Her Mayıs, 12 Mart döneminde idam edilen, çatışmalarda öldürülen "solcu gençler" gündeme getirilerek bir çeşit kahramanlık kültü oluşturulmak istenir.
İşin acı tarafı, gencecik insanların canlarından olmasında önemli rolü bulunan medya kanadının, bu işte de başrolde olmasıdır.
1968'de başlayan süreç 70'lerde, aslında bütün NATO ülkelerinde örgütlenmiş bulunan, ünlü ismiyle "Gladyo" bizde ise "Ergenekon" adı altında kamufle edilmeye çalışılan yapının kontrolünde gelişmiştir.
Batı, bu dönemde Soğuk Savaş'ın cephe ülkesi olan Türkiye'ye nefes alacak bir aralık dahi bırakmamıştır.

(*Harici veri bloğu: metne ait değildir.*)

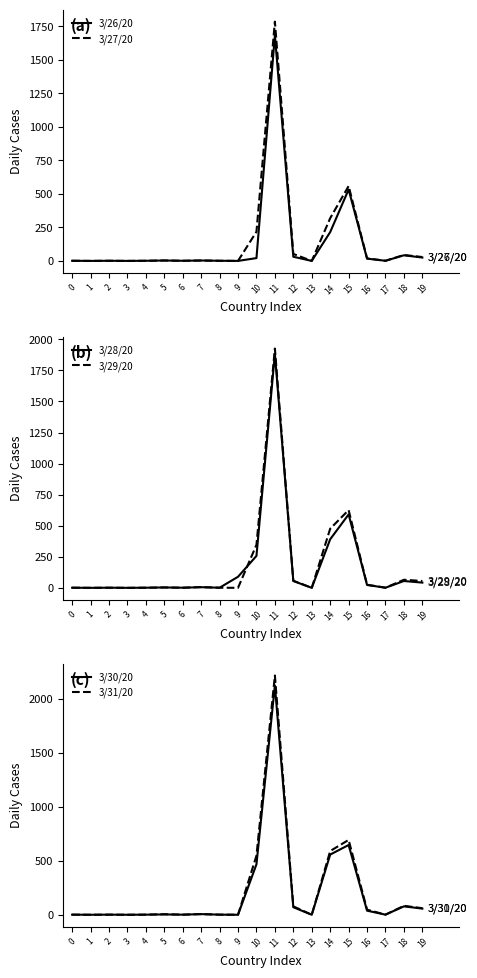

True or false: 3/27/20 and 3/29/20 intersect in this chart.

False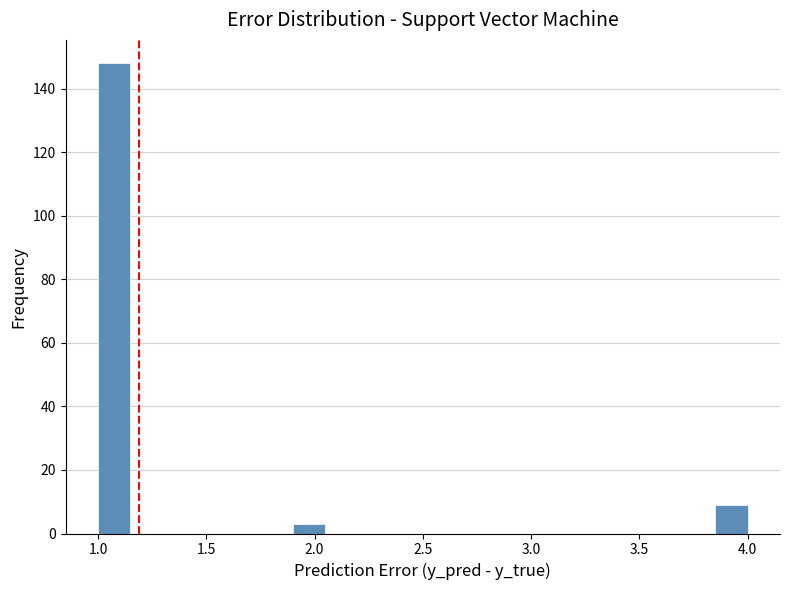

Around what value on the x-axis is the tallest bar? Give the approximate position of its centre, as read against the axis.

1.10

Batı sisteminin Türkiye'yi ileri karakol olarak gören yaklaşımının esas endişesi, ülkenin Sovyet kontrolüne girmesinden çok kendi başına ayakta durabilecek bir imkân bularak bütünüyle kontrolden çıkmasıdır.

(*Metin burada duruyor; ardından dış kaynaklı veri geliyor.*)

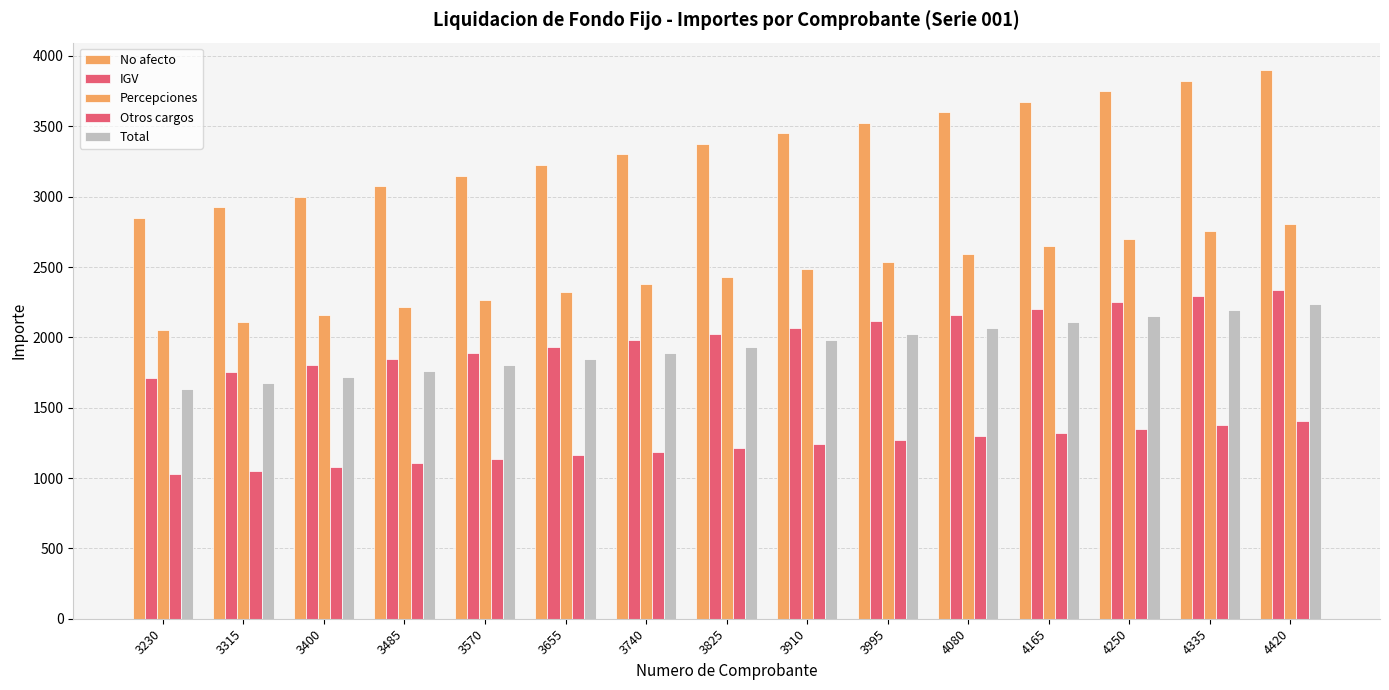

Are the bars grouped side by side (vs. stacked)?

Yes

Kışkırtıcıların sorumluluğu
Batılı siyaset bilimcilerin (birçoğunun gizli servislerle ilişkilerini duymayan kalmamıştır) çalışmalarında sözbirliği edilmişçesine, Türkiye'de antidemokratik usullerle yapılan değişmeler övülmüş ve neredeyse bu baskıcı rejim, Batılı olmayan toplumlar için bir "modernleşme modeli" olarak sunulmuştur.
Batı sistemi açısından, Türkiye'deki siyasal sistemin bağımlılık ilişkileri ve kontrolü esas olduğundan, siyaset kurumunun toplumu dışlayarak merkezileşmiş bir devlet yönetiminde, ordu ve bürokrasinin vesayetinde sürdürülmesi öngörülmüştür. 1950'den sonra demokrasiye doğru atılan adımların ancak bu vesayet düzenini bozmayacak şekilde işlemesine göz yumulmuştur.
Tablo doğru okununca, Türkiye'nin demokratikleşmesinin Soğuk Savaş sürecinde sınırları bellidir; halkın devletin Batı'yla kurduğu bağımlılık ilişkilerini bozması anlamına gelecek olan hiçbir girişimine yani demokrasi yoluyla güçlenmesine fırsat verilmemelidir.
Başta 27 Mayıs olmak üzere, bütün darbelerin bu militer karakterli bürokratik tahakküm sisteminin tahkim edilmesine yönelik düzenlemeler olduğu açıktır. Türkiye'de "sol-sağ çatışması" adıyla yürütülen operasyon değerlendirilirken Batı sistemiyle bağlantıları mutlaka dikkate alınmalıdır.
Medyada yer alan malum anlayıştaki bazı kimselerin, geçmişte kışkırtıp yasa dışı silahlı örgütler kurarak suç işlemelerine alkış tuttukları gençleri, bugünlerde aynı zihniyetle bir şehir efsanesi olarak sunmaya çalışmaları, "silahlı propaganda", "halk savaşı", "bağımsızlık mücadelesi" veren "sosyalist gençler" diye takdim etmeleri, günümüz gençliğine de bunları rol model olarak sunmaları nasıl "bir ahlak anlayışı"dır?
Gençler niye öldü?
Toplumsal ve ekonomik şartlar itibariyle geri bir tarım ülkesinin, sanayileşme ve kalkınma çalışmalarını demokratikleşme mücadelesiyle birlikte yürütmeye çalışan bir halkın, bürokratik tahakküm geleneğini sürdürmek isteyen muhteris sözde aydınları, bürokratları ve cuntacı askerleri "devrim" adı altında darbelere zemin hazırlayacak oluşumlarla, bu gençleri kurban olarak seçmişlerdir.
Sosyalizmin S'sinin dahi şartlarının olmadığı bir ülkede, başlarında "devrimci" ya da "sosyalist" sıfat bulunan paravan örgütlerin, "Ergenekon" bağlantısı içerisinde gençlerle buluşturulması, anlatılan şehir efsanelerinde ne kadar gizlense de, gerçek ortadadır.
İdam edilen, kurşunlanan gençler aslında Türkiye'yi istikrarsızlaştırmak isteyen bir operasyonun, bir askeri darbenin şartlarını oluşturmanın kurbanlarıdır.
Bugün demokrasiyi, özgürlükleri birey ve toplum bağlamında gençlere sunmayan, pay sahibi oldukları o acılardan, dökülen kanlardan efsaneler yaratmaya çalışan gazeteci, yazar ve diğerleri tarihe karşı sorumludurlar.